I guess the main reason I posted this is because many of you have school aged children. I remember my parents trying to teach me and becoming increasingly frustrated with me if they could not explain it right. For once here is a good use of internet time for kids. Its actually fun to do. 

Hope this was ion the right place


----------



## thepeartree (Aug 25, 2014)

I think it's in a perfectly good place. I really envy you. When I was in a place in life where I might have been able to go back to college, there was no such thing as online classes. Heck, there was darn near to no online. I certainly wish you luck.


----------



## Inor (Mar 22, 2013)

Thanks for that!

If you are attending a "real" college, be prepared to come home pissed off every day. I teach at colleges periodically. The last one was a couple months ago, I was at San Diego University for a week teaching some of their staff. I came wanting to kill somebody because I had never seen such a high concentration of frivolous rejects disconnected from reality - both staff and students.

Good luck, you're gonna need it! :lol:


----------



## TG (Jul 28, 2014)

Both of my girls are using Khan academy to take additional math classes. What's awesome is that my 4th-grader is able to do grade 6 math thanks to Khan academy, I highly recommend it for both, adults and kids.


----------



## Jeep (Aug 5, 2014)

Before yesterday, I could spell Geometry, and now I am doing basic, Geometry. I thought it was beyond my scope of learning. This guy is great.


----------



## bigwheel (Sep 22, 2014)

Hearty congrats on that and best of fortunes. Can't think of much a person would miss with a online degree as opposed to listening to some godless commie liberal agnostic prof rattling on the merits of socialism..evolutionism etc. If you get stumped I can help on arithmetic up to about 5th Grade level. lol.


----------



## Jeep (Aug 5, 2014)

Oh this is just online teaching/tutoring. I am attending in person full time on a campus.

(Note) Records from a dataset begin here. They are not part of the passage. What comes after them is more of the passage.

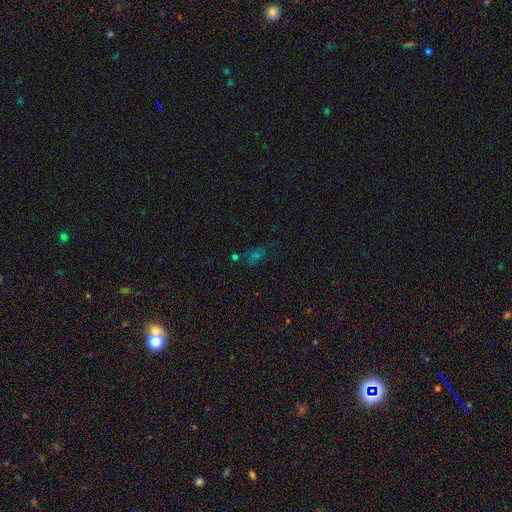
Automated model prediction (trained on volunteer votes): A star or artifact, not a galaxy (45%).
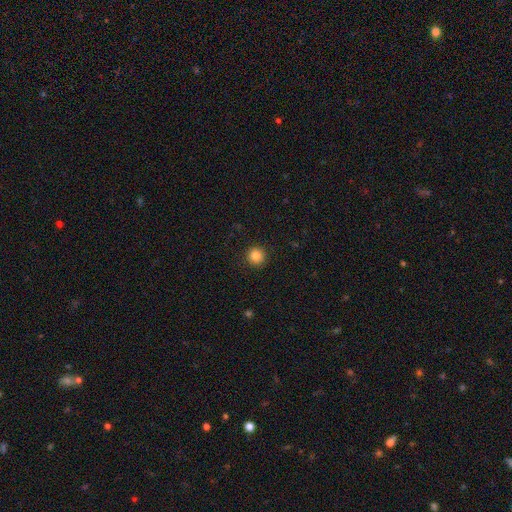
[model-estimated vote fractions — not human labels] Overall: smooth (85%). How rounded: round (95%). Merging: none (92%).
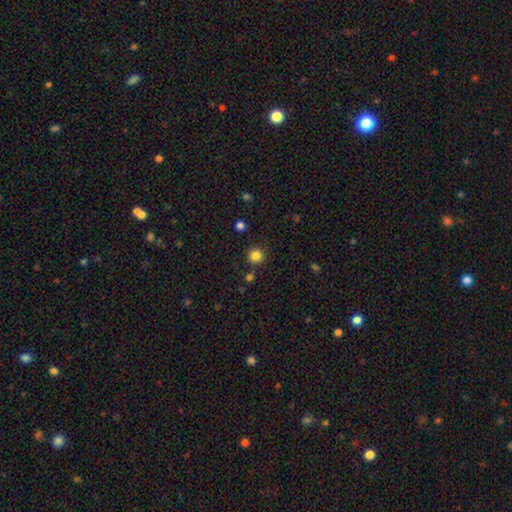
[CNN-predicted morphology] Smooth or featured? Predicted: smooth (p=0.84). How rounded? Predicted: round (p=0.94). Merging? Predicted: none (p=0.88).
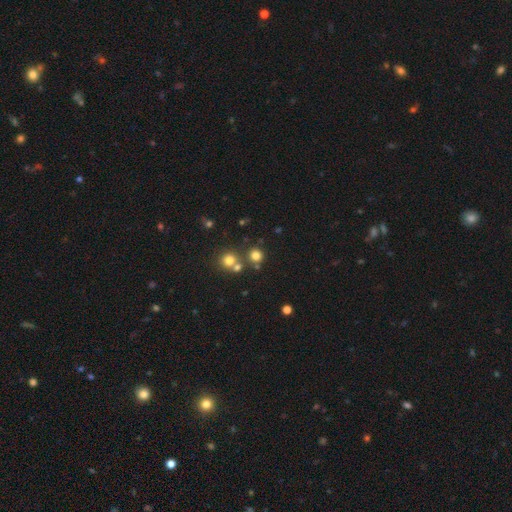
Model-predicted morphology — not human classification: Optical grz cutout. It shows a smooth galaxy with no disk features (74%) that is round (90%). Merging: none (70%).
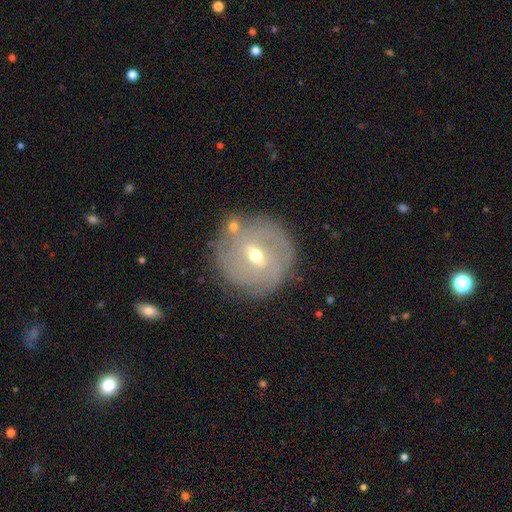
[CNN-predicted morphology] featured or disk 77%, smooth 16%, star or artifact 7%. Down the decision tree: edge-on disk — no (95%); bar — weak (60%); spiral arms — yes (84%); spiral arm count — can't tell (41%); spiral winding — tight (73%); bulge size — moderate (57%); merging — none (78%).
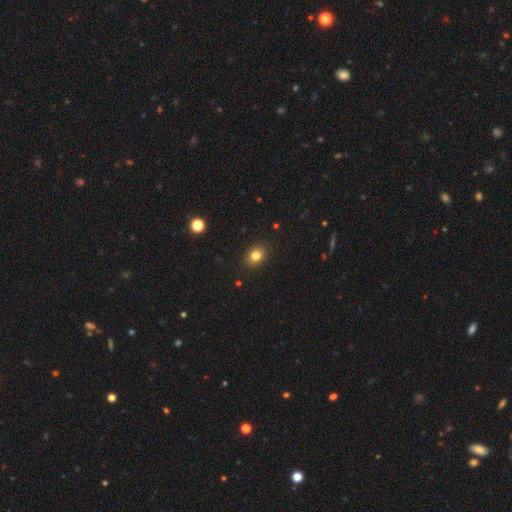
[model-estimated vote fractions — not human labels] Smooth or featured? Predicted: smooth (p=0.82). How rounded? Predicted: in between (p=0.55). Merging? Predicted: none (p=0.89).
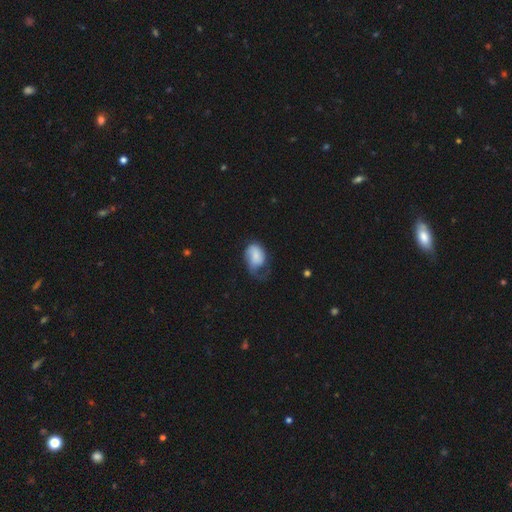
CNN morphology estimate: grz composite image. It shows a smooth galaxy with no disk features (58%) that is in between round and cigar-shaped (78%). Merging: major disturbance (43%).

This is all prep for my Major studies.


----------



## James m (Mar 11, 2014)

Good luck.


----------



## cdell (Feb 27, 2014)

Inor said:


> Thanks for that!
> 
> If you are attending a "real" college, be prepared to come home pissed off every day. I teach at colleges periodically. The last one was a couple months ago, I was at San Diego University for a week teaching some of their staff. I came wanting to kill somebody because I had never seen such a high concentration of frivolous rejects disconnected from reality - both staff and students.
> 
> Good luck, you're gonna need it! :lol:


I have had the misfortune of having to spend time with some university profs in my previous work and every one of them was unbelievably stupid. Perhaps smart at whatever they teach but absolutely no concept of the world around them, completely helpless in every way. They must exist in such a sheltered environment that it works for them, but it's frightening that they are educating people and getting paid for it.


----------



## Kahlan (Sep 16, 2014)

Good for you Jeep!


----------



## bigwheel (Sep 22, 2014)

cdell said:


> I have had the misfortune of having to spend time with some university profs in my previous work and every one of them was unbelievably stupid. Perhaps smart at whatever they teach but absolutely no concept of the world around them, completely helpless in every way. They must exist in such a sheltered environment that it works for them, but it's frightening that they are educating people and getting paid for it.


Double dittos. Most of them profs are dumber than a box a rocks. Could share some true life stories on that. Why do we need a degree here Jeep? Do they pay extra for it at work? Are you going to learn something technical where there is a demand for the service so we can make big money? Enquiring minds need to know stuff like this. Thanks.


----------



## Smitty901 (Nov 16, 2012)

Good luck with it. Many never work in the field they get a degree in. But the Degree often gives you a seat at an interview table you would likely have never had the chance to sit at.


----------



## bigwheel (Sep 22, 2014)

Great point Smitty901. A liberal arts degree does not land many jobs but a lack thereof can certainly exclude a person from some.


----------



## Jeep (Aug 5, 2014)

Well Big wheel I have a second shot with the New GI Bill. It pays for books, tuition and a subsistence amount. My Major is Range Management, but it consists of Ecology, Natural resources and Habitat. So since I am currently self employed I need a real job.


----------



## Slippy (Nov 14, 2013)

Great job Jeep. I'm serious here, if you have an algebra, calculus or statistic problem, PM me, Mrs Slippy is a damn Math Genius. I shit you not. She would be more than willing to help. 
_Illegitimi non carborundum_


----------



## James m (Mar 11, 2014)

Have you seen any college cuties yet?


----------



## Jeep (Aug 5, 2014)

Not till January, then the ski pants come out. I will limit my eyes to books and direction as much as possible


----------



## Camel923 (Aug 13, 2014)

Hope you tear it up. Good Luck and enjoy.


----------